___ Data for this task

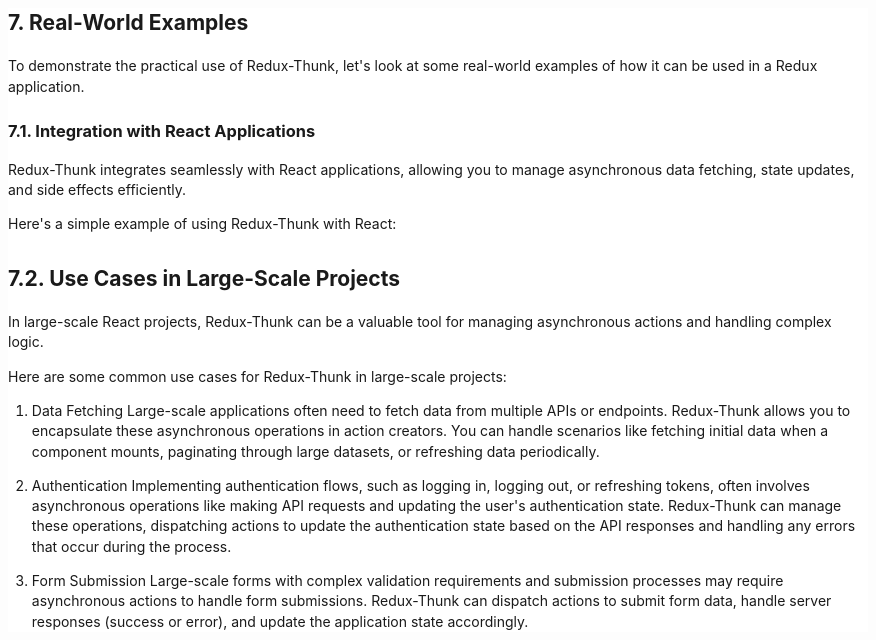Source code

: ## 7. Real-World Examples
To demonstrate the practical use of Redux-Thunk, let's look at some real-world examples of how it can be used in a Redux application.

### 7.1. Integration with React Applications
Redux-Thunk integrates seamlessly with React applications, allowing you to manage asynchronous data fetching, state updates, and side effects efficiently.

Here's a simple example of using Redux-Thunk with React:
<script>
// Component.js
import React, { useEffect } from 'react';
import { useDispatch, useSelector } from 'react-redux';
import { fetchUser } from './redux/userThunks';

const Component = () => {
  const dispatch = useDispatch();
  const user = useSelector(state => state.user);

  useEffect(() => {
    dispatch(fetchUser());
  }, [dispatch]);

  return (
    <div>
      {user ? <div>{user.name}</div> : <div>Loading...</div>}
    </div>
  );
};

export default Component;
</script>

## 7.2. Use Cases in Large-Scale Projects
In large-scale React projects, Redux-Thunk can be a valuable tool for managing asynchronous actions and handling complex logic.

Here are some common use cases for Redux-Thunk in large-scale projects:

1. Data Fetching
Large-scale applications often need to fetch data from multiple APIs or endpoints. Redux-Thunk allows you to encapsulate these asynchronous operations in action creators.
You can handle scenarios like fetching initial data when a component mounts, paginating through large datasets, or refreshing data periodically.

2. Authentication
Implementing authentication flows, such as logging in, logging out, or refreshing tokens, often involves asynchronous operations like making API requests and updating the user's authentication state.
Redux-Thunk can manage these operations, dispatching actions to update the authentication state based on the API responses and handling any errors that occur during the process.

3. Form Submission
Large-scale forms with complex validation requirements and submission processes may require asynchronous actions to handle form submissions.
Redux-Thunk can dispatch actions to submit form data, handle server responses (success or error), and update the application state accordingly.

______

> Required work: When a record holds a picture, leave that picture out; copy the rest verbatim.

> Result for this task:
Source code

: ## 7. Real-World Examples
To demonstrate the practical use of Redux-Thunk, let's look at some real-world examples of how it can be used in a Redux application.

### 7.1. Integration with React Applications
Redux-Thunk integrates seamlessly with React applications, allowing you to manage asynchronous data fetching, state updates, and side effects efficiently.

Here's a simple example of using Redux-Thunk with React:
<script>
// Component.js
import React, { useEffect } from 'react';
import { useDispatch, useSelector } from 'react-redux';
import { fetchUser } from './redux/userThunks';

const Component = () => {
  const dispatch = useDispatch();
  const user = useSelector(state => state.user);

  useEffect(() => {
    dispatch(fetchUser());
  }, [dispatch]);

  return (
    <div>
      {user ? <div>{user.name}</div> : <div>Loading...</div>}
    </div>
  );
};

export default Component;
</script>

## 7.2. Use Cases in Large-Scale Projects
In large-scale React projects, Redux-Thunk can be a valuable tool for managing asynchronous actions and handling complex logic.

Here are some common use cases for Redux-Thunk in large-scale projects:

1. Data Fetching
Large-scale applications often need to fetch data from multiple APIs or endpoints. Redux-Thunk allows you to encapsulate these asynchronous operations in action creators.
You can handle scenarios like fetching initial data when a component mounts, paginating through large datasets, or refreshing data periodically.

2. Authentication
Implementing authentication flows, such as logging in, logging out, or refreshing tokens, often involves asynchronous operations like making API requests and updating the user's authentication state.
Redux-Thunk can manage these operations, dispatching actions to update the authentication state based on the API responses and handling any errors that occur during the process.

3. Form Submission
Large-scale forms with complex validation requirements and submission processes may require asynchronous actions to handle form submissions.
Redux-Thunk can dispatch actions to submit form data, handle server responses (success or error), and update the application state accordingly.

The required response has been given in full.